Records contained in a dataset
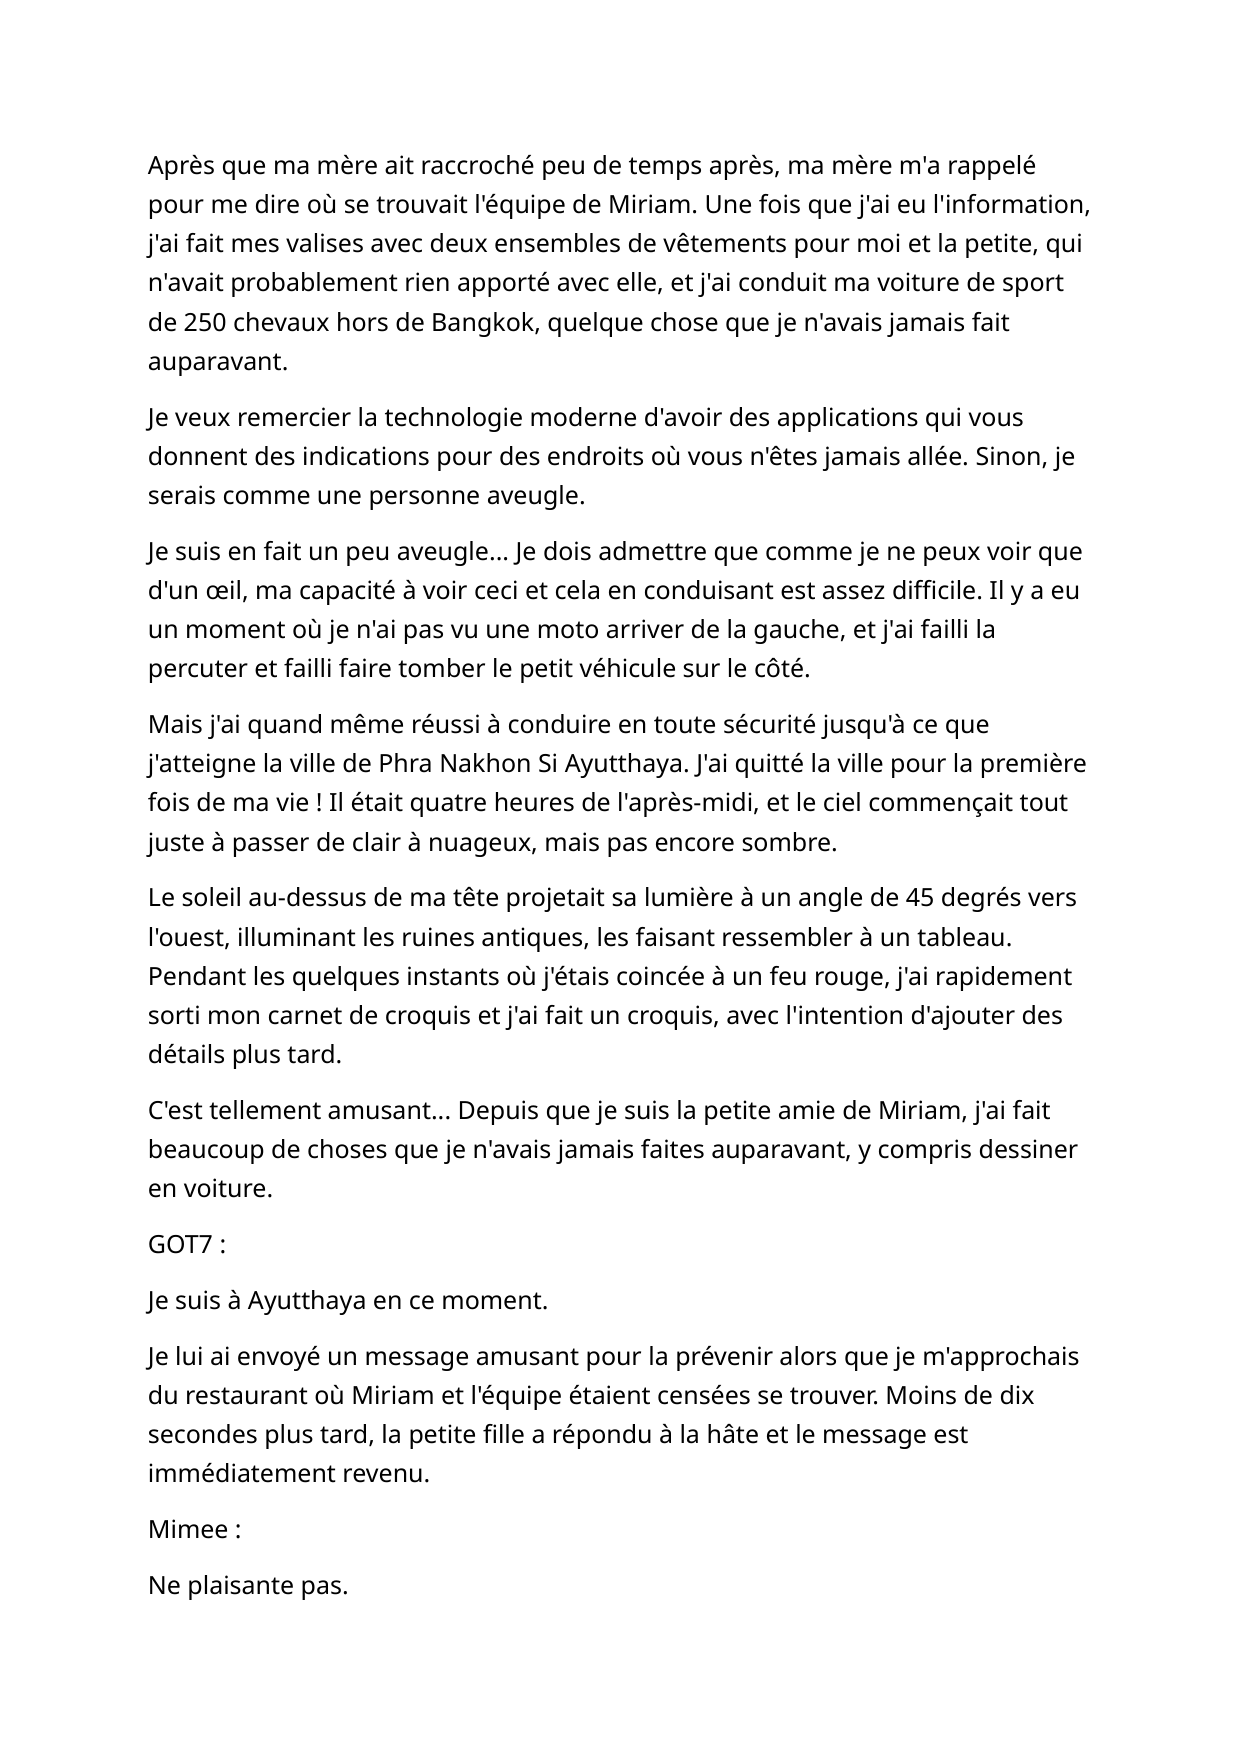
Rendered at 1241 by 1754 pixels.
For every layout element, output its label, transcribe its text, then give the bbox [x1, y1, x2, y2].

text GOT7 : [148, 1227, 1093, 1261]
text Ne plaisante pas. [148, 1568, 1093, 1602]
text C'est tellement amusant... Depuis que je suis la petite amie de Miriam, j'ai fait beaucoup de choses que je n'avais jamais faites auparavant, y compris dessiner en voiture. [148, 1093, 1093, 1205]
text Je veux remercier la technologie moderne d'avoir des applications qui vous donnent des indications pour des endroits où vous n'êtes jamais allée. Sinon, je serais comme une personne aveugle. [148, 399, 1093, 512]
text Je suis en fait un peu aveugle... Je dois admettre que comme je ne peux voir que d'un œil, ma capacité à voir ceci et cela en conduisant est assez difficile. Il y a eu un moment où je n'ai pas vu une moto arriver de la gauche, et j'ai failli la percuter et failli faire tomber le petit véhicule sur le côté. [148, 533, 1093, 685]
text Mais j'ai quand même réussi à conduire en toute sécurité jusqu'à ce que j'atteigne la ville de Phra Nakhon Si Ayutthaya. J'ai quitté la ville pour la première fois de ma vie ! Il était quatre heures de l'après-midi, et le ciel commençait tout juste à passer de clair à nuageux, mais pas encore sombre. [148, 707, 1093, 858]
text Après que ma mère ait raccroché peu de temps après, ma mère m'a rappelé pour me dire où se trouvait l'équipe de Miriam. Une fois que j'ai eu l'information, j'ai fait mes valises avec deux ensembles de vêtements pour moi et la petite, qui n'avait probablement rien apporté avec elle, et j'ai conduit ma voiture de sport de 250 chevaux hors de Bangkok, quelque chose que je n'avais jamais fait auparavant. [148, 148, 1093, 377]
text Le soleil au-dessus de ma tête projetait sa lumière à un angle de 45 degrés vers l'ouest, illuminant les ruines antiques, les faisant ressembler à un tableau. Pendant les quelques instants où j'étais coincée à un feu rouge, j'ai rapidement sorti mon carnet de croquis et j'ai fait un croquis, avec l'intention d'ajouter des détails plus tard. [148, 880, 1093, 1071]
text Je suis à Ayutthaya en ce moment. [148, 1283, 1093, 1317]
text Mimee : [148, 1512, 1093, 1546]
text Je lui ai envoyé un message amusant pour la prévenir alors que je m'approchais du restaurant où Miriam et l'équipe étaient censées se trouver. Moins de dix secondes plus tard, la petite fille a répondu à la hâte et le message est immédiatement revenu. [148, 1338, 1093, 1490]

--

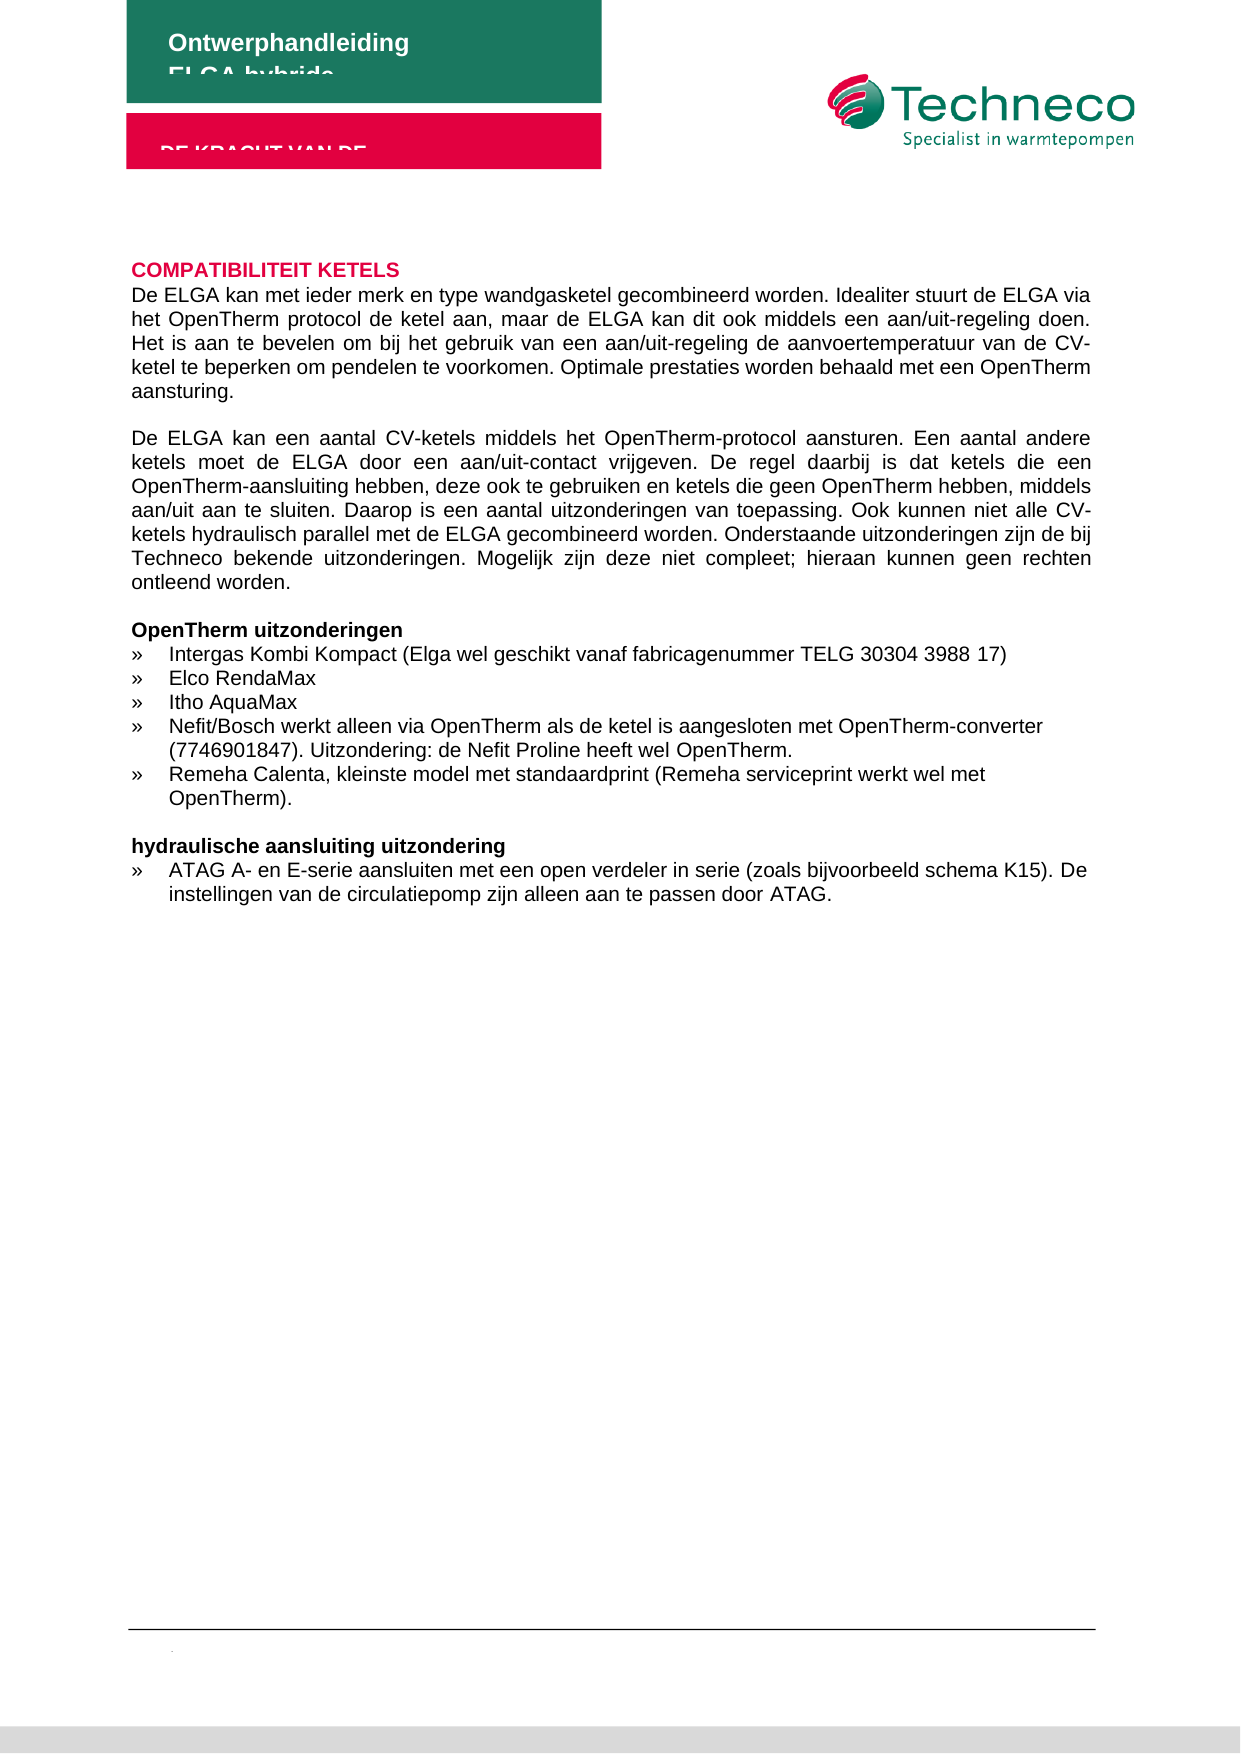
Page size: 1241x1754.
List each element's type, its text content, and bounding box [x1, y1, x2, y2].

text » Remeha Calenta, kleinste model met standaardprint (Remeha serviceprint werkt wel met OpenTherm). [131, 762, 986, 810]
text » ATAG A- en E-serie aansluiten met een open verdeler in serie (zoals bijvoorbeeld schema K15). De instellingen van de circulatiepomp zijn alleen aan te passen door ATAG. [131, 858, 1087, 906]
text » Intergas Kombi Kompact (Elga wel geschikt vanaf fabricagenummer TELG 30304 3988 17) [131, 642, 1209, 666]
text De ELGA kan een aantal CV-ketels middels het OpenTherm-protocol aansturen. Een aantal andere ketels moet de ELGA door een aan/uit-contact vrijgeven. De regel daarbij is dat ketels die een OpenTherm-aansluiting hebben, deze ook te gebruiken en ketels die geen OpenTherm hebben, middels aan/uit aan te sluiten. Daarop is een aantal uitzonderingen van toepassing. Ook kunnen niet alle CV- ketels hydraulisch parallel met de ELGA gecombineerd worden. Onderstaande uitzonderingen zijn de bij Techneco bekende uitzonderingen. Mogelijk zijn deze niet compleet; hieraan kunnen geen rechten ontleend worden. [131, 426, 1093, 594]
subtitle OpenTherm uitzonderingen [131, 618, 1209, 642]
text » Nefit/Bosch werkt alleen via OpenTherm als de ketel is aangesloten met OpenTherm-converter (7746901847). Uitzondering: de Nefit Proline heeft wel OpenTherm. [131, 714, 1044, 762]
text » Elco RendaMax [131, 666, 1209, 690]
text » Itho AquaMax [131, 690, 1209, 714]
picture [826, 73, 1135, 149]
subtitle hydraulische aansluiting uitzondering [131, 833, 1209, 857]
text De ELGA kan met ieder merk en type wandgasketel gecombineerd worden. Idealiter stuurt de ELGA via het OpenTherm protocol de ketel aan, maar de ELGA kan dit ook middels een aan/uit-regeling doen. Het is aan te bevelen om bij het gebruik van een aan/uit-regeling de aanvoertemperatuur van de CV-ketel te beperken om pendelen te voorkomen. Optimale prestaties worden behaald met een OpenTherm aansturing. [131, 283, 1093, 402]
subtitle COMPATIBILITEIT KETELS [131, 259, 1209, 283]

==

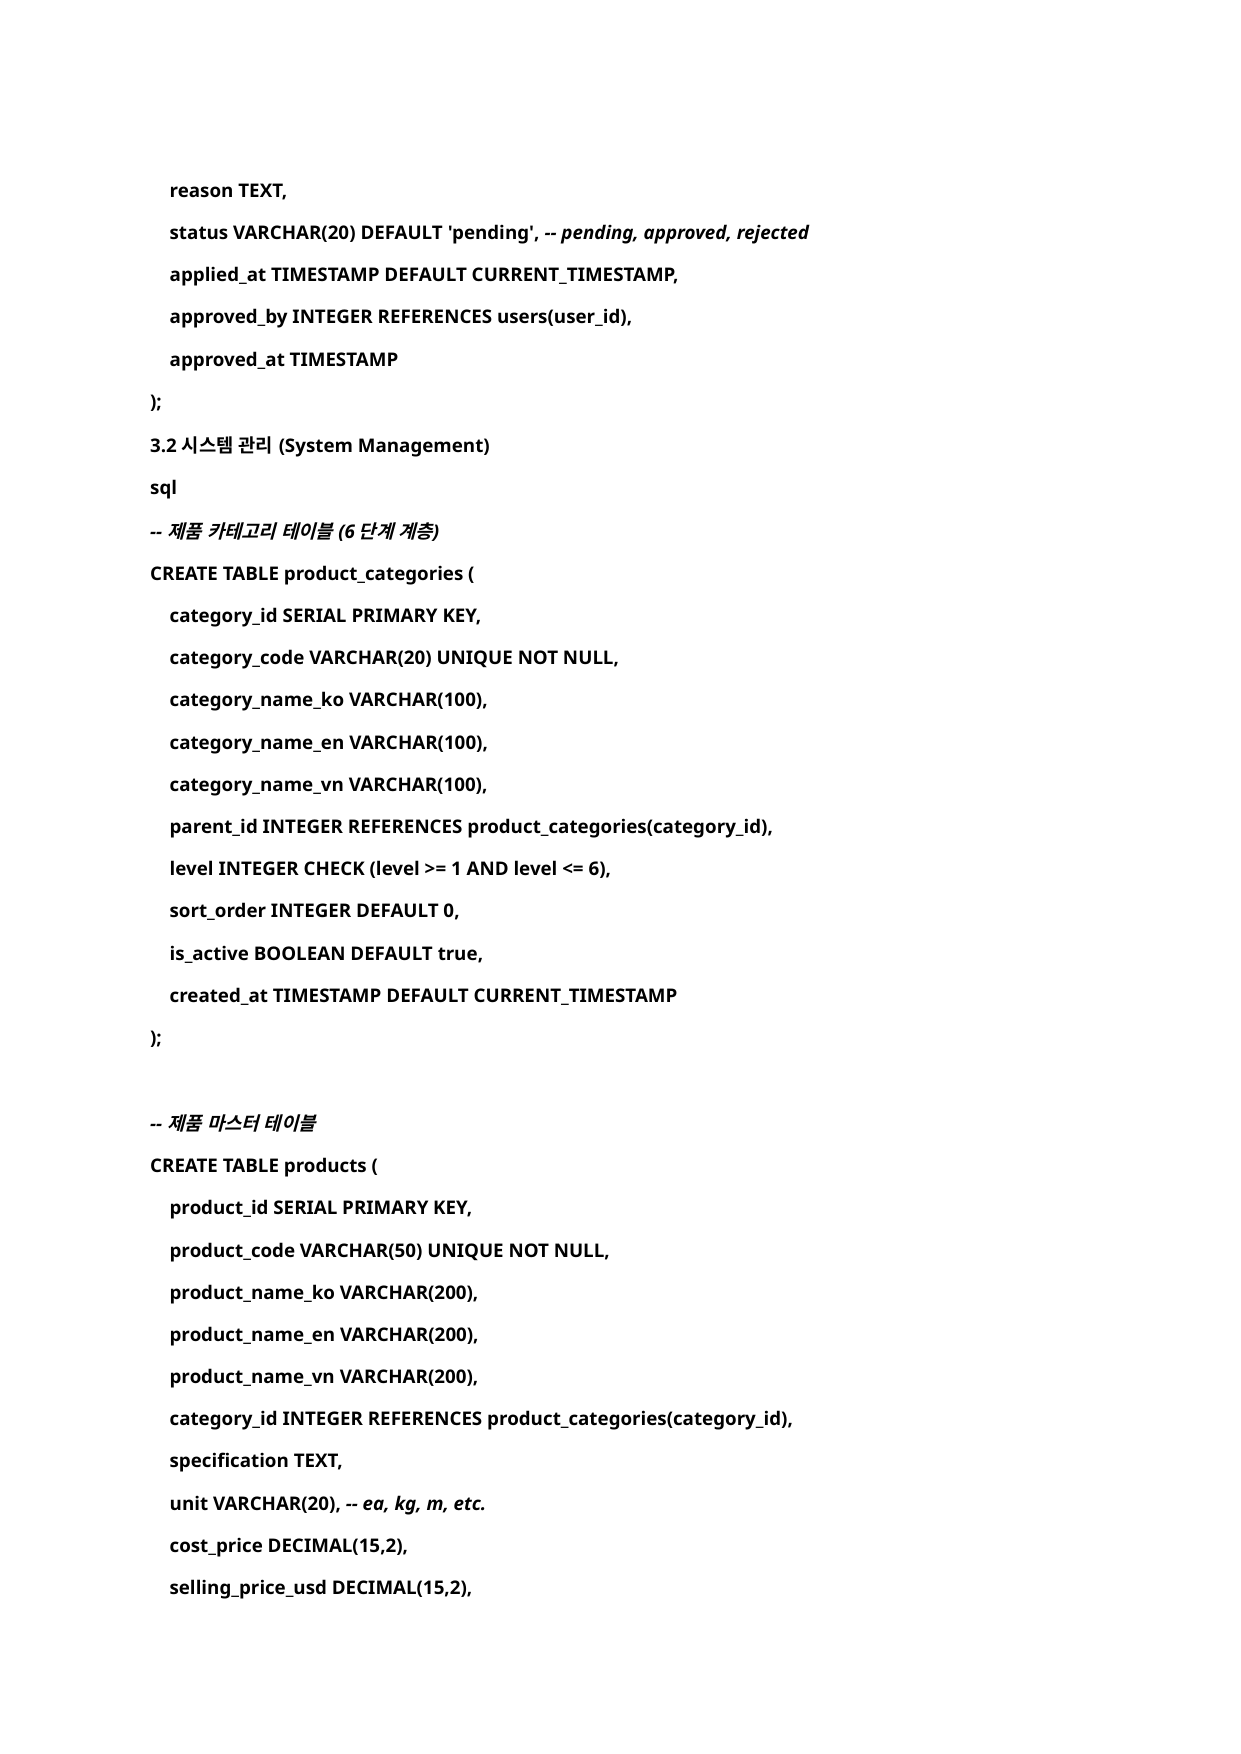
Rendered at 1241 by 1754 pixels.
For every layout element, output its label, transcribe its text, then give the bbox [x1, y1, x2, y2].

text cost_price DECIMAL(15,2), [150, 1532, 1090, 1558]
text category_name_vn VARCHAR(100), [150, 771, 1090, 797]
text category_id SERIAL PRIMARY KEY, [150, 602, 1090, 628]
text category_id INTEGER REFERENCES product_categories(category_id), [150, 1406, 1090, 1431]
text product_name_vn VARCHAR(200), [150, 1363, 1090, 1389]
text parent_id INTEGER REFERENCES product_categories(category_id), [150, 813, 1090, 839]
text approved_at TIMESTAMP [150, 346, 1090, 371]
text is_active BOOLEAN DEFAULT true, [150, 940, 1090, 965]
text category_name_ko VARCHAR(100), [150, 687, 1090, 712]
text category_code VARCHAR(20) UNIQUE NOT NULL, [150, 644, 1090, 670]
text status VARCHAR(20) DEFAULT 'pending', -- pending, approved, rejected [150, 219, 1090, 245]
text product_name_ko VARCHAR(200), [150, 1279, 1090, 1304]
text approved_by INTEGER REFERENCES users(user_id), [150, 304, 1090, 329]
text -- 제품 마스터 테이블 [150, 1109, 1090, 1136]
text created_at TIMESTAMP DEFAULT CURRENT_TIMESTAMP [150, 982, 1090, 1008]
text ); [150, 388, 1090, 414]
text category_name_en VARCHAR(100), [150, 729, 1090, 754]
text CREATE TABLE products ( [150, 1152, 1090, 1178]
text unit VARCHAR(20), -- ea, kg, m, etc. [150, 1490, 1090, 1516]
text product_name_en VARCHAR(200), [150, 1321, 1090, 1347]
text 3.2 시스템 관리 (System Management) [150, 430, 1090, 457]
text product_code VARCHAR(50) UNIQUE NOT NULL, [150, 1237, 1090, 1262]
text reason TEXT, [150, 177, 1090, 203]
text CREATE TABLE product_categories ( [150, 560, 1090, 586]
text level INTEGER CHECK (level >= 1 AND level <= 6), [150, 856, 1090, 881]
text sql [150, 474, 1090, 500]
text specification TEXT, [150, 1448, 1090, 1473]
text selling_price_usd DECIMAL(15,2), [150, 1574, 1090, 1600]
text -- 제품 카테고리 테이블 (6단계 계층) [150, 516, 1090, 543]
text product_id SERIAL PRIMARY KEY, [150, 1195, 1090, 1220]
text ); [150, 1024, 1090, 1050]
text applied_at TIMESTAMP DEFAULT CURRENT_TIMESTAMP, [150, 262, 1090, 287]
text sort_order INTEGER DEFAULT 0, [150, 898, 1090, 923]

> **WORK INSTRUCTIONS**: Whenever a line in the records contains the word "PRIMARY", copy that line.

> **FINISHED EXERCISE**:
text category_id SERIAL PRIMARY KEY, [150, 602, 1090, 628]
text product_id SERIAL PRIMARY KEY, [150, 1195, 1090, 1220]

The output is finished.